Radtour 2019 DeuLuxFra – 8. Tag

Am Vormittag suchte und fand ich einen sehr guten Arzt, der meine Hand behandelte. Danach strampelte ich zum ersten Ort in Luxemburg und von dort mit dem Zug weiter in die Hauptstadt des Großherzogtums. Danach erfroschte ich die Innenstadt zu Fuß und ein großes Neubauviertel mit öffentlichen Einrichtungen und Großbanken mit Bus und Tram.

Mo, 29.7.2019 (29 km und 50 Hm, gesamt 417 km und 1250 Hm)

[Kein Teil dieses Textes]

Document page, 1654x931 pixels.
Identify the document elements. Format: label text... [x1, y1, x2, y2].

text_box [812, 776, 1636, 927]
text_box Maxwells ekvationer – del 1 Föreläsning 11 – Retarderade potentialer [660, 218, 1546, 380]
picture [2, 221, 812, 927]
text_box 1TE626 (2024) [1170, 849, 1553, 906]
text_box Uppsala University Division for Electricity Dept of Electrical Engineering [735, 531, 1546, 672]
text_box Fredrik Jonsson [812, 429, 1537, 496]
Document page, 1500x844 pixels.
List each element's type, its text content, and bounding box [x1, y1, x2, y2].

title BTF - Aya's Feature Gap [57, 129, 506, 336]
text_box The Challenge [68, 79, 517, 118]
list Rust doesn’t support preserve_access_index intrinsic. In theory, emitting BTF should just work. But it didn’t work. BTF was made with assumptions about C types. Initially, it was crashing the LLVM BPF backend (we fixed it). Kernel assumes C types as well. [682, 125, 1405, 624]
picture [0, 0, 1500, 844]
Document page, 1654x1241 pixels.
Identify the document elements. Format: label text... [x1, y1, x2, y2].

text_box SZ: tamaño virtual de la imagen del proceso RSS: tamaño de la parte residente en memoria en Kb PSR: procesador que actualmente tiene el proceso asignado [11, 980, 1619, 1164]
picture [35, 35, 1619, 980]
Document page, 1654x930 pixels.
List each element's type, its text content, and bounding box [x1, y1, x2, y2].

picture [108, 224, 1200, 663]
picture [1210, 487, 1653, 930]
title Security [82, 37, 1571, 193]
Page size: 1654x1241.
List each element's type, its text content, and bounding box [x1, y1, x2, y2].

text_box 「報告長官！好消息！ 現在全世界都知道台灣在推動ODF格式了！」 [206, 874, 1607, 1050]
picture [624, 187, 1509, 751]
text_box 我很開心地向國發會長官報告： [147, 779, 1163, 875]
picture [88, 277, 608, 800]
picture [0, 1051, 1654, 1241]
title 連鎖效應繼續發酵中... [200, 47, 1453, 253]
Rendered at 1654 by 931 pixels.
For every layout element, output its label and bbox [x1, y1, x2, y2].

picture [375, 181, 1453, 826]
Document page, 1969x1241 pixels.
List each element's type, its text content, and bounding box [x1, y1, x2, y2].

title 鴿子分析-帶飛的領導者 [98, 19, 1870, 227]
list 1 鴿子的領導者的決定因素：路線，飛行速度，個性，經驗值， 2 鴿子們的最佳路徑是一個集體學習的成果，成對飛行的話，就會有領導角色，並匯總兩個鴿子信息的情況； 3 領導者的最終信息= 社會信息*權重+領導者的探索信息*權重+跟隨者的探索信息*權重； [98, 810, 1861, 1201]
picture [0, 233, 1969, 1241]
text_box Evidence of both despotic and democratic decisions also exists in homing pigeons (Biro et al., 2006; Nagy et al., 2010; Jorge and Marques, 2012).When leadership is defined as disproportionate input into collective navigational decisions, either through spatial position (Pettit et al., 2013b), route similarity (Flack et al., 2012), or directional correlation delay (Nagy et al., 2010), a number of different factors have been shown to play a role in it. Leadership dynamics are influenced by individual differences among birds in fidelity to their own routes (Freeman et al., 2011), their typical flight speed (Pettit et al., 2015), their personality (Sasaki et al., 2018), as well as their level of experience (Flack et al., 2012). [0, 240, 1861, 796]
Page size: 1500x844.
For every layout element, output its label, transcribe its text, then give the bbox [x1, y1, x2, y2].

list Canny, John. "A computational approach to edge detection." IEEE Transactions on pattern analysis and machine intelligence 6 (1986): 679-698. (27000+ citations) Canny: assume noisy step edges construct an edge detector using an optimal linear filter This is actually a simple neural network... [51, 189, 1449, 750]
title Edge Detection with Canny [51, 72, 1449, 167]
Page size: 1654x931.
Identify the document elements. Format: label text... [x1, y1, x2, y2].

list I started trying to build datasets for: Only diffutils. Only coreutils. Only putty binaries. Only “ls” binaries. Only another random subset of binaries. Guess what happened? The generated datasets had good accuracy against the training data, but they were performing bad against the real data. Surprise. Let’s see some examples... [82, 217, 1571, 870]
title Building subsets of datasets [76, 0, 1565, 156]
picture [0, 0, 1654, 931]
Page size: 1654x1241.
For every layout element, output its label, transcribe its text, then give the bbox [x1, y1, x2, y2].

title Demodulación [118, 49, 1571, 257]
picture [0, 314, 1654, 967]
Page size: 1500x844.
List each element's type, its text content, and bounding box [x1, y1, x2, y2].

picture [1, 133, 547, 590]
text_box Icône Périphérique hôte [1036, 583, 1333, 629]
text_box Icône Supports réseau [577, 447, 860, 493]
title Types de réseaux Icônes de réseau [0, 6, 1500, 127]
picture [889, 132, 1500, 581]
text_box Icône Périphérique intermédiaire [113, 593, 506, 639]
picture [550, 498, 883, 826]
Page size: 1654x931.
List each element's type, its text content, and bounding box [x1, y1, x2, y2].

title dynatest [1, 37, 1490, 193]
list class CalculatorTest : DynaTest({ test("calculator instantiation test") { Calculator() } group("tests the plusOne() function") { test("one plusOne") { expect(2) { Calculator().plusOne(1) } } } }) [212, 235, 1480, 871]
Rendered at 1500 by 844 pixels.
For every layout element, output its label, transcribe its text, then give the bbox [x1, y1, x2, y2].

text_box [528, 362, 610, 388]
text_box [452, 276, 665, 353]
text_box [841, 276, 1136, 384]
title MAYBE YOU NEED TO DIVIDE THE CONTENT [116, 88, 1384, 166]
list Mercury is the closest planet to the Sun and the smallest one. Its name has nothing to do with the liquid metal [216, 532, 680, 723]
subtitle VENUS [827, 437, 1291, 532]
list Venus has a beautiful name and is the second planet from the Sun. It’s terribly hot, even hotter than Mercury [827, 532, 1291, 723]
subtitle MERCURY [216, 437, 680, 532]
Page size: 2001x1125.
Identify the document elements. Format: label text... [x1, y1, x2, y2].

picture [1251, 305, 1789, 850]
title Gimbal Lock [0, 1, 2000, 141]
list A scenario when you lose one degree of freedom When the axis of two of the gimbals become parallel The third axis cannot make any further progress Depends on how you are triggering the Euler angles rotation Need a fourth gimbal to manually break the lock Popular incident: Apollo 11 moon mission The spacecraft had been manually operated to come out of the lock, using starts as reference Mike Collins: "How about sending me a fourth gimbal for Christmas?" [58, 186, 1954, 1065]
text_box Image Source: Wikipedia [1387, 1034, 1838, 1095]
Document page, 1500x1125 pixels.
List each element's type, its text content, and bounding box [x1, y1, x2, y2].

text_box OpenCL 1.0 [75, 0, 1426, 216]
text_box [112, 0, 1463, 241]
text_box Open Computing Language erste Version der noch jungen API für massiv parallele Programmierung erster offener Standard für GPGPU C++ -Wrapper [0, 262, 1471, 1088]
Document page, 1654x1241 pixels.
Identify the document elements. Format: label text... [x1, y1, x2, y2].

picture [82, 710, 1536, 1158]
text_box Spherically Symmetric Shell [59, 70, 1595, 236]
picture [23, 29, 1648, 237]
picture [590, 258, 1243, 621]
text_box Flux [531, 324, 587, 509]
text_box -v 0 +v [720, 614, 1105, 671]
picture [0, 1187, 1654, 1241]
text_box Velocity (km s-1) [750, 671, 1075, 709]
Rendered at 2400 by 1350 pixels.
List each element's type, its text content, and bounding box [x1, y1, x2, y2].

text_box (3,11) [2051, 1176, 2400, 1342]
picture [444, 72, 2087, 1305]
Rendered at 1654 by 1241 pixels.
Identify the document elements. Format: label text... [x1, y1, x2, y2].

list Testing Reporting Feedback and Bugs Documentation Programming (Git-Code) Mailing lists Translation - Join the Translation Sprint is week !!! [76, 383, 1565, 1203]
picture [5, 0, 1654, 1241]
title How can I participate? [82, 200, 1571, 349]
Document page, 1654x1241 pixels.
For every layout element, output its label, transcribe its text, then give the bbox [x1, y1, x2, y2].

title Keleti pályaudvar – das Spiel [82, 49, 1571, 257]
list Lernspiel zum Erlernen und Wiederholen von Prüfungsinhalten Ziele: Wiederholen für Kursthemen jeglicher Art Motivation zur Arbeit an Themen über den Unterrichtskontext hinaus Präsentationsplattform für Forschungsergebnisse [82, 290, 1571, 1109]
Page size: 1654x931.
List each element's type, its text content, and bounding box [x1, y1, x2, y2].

Fahrrad Trier, Trier – Wasserbillig, Luxemburg

Zug Wasserbillig – Luxemburg

Mittagessen: Bäckerei neben Bahnhof, Luxemburg

Abendessen: La Boucherie, Luxemburg

Übernachtung: Hotel Carlton (90 €)

Besichtigung: Innenstadt von Luxembourg, Kathedrale von Notre Dame, Tram und Standseilbahn

Höchsttemperatur: 25°

 

Am Morgen nach dem Frühstück bezahlte ich mein Zimmer an der Rezeption und erwähnte nebenbei, dass ich das Zimmer erst später verlassen werde, weil ich davor noch einen Arztbesuch machen will. Er empfahl mir, zur Notaufnahme des nahegelegenen Krankenhauses der barmherzigen Brüder gehen solle, wo ich sicher schneller drankommen würde. Außerdem sei es ja wegen der Schmerzen ein Notfall, was ich eher bezweifelte.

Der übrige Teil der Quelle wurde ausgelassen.